During the dance that goes on between a candidate and employer, you've got many chances to shoot yourself in the foot. In no particular order, here are 10 ways to pull the trigger.
Bad Behavior and Dress
We've all heard stories about people who've walked into job interviews talking on their cell phones or slurping a Starbucks, or at some point put their feet on the interviewer's desk. Not good ideas.
Then there's the young woman Diane Albergo remembers arriving for an interview wearing torn fishnet stockings and a mini miniskirt. Albergo, director of career services and human resources for Financial Executives International - an organization of senior-level finance professionals headquartered in Florham Park, N.J. - says a suit is never inappropriate. If during a first interview you notice the staff was dressed more casually, and you're called back for a second, it's fine to ask what you should wear. "It shows you want to fit in," Albergo says. But take care: "Flip-flops are not appropriate in a business setting and never for an interview," she says.
Dave Araldi, a Sacramento-based regional manager with Robert Half International, adds "asking about money right off the bat" to the bad-behavior category. "It can be a red flag for a lot of hiring managers," he says. "Wait until the employer makes up his mind about the next step in the process."
Araldi has been astounded by candidates who curse "right up front in the middle of an interview. It tells me that, on one hand, maybe they're very comfortable with me already. But on the other, it's shocking." And out of place. Carefully edit what you say, before you say it, every time you open your mouth.

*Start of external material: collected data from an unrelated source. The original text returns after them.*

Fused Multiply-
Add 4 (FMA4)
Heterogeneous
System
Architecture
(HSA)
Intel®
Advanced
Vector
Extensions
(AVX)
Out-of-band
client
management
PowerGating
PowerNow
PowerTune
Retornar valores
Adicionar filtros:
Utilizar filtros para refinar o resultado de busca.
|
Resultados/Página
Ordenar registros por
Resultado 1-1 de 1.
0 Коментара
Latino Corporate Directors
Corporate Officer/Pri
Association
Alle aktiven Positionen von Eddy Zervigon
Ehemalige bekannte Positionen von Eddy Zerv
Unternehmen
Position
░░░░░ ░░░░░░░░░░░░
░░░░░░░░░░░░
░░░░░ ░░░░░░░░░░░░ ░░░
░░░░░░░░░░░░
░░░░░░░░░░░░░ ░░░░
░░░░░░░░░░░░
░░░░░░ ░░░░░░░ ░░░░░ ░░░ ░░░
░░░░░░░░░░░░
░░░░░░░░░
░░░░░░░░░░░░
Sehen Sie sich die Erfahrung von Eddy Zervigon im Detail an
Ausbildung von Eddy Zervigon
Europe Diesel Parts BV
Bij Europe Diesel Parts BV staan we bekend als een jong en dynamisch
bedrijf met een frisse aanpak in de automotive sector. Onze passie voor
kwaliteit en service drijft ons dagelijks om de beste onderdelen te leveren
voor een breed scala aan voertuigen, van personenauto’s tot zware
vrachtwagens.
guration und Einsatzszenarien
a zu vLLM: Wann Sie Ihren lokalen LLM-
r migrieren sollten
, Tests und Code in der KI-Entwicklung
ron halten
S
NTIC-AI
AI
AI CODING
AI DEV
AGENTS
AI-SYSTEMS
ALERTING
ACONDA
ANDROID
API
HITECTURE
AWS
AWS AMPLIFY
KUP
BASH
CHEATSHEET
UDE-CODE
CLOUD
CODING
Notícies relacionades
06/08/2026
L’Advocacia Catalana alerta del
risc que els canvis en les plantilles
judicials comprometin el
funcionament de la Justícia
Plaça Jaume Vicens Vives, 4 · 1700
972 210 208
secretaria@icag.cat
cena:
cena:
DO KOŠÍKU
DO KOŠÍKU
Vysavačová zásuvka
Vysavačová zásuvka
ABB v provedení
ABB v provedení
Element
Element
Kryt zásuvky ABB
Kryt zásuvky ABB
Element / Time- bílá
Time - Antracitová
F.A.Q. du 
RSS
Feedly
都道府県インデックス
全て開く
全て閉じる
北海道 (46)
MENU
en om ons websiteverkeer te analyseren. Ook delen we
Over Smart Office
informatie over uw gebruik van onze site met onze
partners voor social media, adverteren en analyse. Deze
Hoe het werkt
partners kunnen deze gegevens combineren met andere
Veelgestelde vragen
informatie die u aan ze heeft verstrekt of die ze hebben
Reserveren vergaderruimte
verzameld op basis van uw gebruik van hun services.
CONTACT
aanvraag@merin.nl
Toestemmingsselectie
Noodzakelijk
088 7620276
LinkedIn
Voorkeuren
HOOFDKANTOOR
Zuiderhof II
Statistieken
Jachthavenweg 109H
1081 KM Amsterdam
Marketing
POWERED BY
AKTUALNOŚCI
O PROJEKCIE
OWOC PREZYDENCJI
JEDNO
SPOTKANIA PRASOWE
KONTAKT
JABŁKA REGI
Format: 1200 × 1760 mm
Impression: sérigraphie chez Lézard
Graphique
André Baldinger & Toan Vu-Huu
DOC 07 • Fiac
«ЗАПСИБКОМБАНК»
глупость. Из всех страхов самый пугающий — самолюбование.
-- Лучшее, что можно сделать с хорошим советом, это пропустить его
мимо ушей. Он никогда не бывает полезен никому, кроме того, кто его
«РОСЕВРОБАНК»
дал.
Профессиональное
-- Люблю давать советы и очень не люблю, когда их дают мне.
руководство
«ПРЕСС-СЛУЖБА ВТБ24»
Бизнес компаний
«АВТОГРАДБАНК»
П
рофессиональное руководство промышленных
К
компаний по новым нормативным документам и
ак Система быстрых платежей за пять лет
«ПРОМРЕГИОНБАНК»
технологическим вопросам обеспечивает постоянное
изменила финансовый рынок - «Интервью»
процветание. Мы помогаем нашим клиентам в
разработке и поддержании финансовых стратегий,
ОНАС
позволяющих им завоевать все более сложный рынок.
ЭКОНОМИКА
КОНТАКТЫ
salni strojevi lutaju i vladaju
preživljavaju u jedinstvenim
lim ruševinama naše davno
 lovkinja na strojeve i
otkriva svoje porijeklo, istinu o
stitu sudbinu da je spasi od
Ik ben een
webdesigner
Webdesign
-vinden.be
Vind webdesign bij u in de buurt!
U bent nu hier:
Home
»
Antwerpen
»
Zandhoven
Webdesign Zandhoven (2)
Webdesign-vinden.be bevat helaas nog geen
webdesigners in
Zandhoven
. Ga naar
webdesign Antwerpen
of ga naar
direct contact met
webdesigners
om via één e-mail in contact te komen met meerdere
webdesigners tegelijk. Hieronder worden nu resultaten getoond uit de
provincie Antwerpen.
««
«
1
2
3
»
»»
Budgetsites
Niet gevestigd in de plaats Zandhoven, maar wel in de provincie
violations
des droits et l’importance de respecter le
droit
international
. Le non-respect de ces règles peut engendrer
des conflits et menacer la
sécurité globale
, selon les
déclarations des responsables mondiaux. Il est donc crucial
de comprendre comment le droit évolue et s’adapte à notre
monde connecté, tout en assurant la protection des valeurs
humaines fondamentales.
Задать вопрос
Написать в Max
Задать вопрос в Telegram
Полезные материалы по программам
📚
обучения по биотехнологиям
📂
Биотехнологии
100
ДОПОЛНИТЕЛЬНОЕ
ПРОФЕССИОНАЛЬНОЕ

Araldi also knows of candidates who've invited the interviewer out for drinks after the interview. Even if it's just a friendly offer, don't do it.
Poor Verbal Communication
You've checked the dirty words at the door, but there are still plenty of chances to slip up. Incorrect grammar and use of slang won't fly. For Araldi, one off-putting characteristic is "a tendency to ramble on and on and on, taking too long to answer a direct question and not getting to the point." Others are speaking negatively about your current or past employers, and being a know-it-all, especially if your attitude is "there's nothing we can tell you about our business."
Albergo advises having "a positive phone voice, especially for a scheduled interview." Be aware of potentially disturbing background noise (such as children running around if you're speaking from home). "It amazes me how much people don't take into account," she says.
Worse Non-Verbal Communication
"Image counts for a lot. Make sure your non-verbals are positive," Albergo advises. That means walking in with shoulders back and head high, wearing immaculate clothing right down to your socks. (And Albergo specifically mentions wearing socks.) Further, she says, if you have tattoos or body piercings, be careful. "Know the culture you're walking into," she says.
During the interview, make eye contact and be aware of your handshake. "A limp one can show disinterest. An over-aggressive one can be overwhelming," Araldi explains.
Lack of Preparation
Says Araldi: "If you've done no pre-interview research about the organization, you can't ask good questions."
If you've e-mailed your resume, also send a hard copy by regular mail. "Things get lost too easily in e-mail, and this shows you've made an extra effort," Albergo believes.
And be prompt in your responses: If the gatekeeper to a hiring manager asks you to e-mail something, "Send it out within 24 hours or less," advises Debra Feldman, a Connecticut-based executive talent agent. If you've had an interview, send a thank-you note immediately. Araldi puts "a lot of weight on how well a person follows up." As for the format of the note: "An old-fashioned handwritten or typed thank you is best, e-mail second."
There's no excuse for typographical errors in your resume or cover letter. Period.
"How you treat administrative assistants and receptionists is important," Araldi warns. "Administrative assistants have a really good feel for people and can sway our decisions."
Customize your resume and cover letter. Otherwise, the recipient might ask, in Albergo's words, "Are you just sending out 10 or 15 resumes, or do you really want this job?"
"Never, ever lie on your resume about anything from dates (of employment) to education," Albergo says. "Almost everyone does background checks these days." Araldi agrees, adding: "Don't lie. Don't embellish."
The take-away? Look good. Sound good - on the phone, in person and on paper. Be truthful and pleasant. Wear socks. And never flip-flops.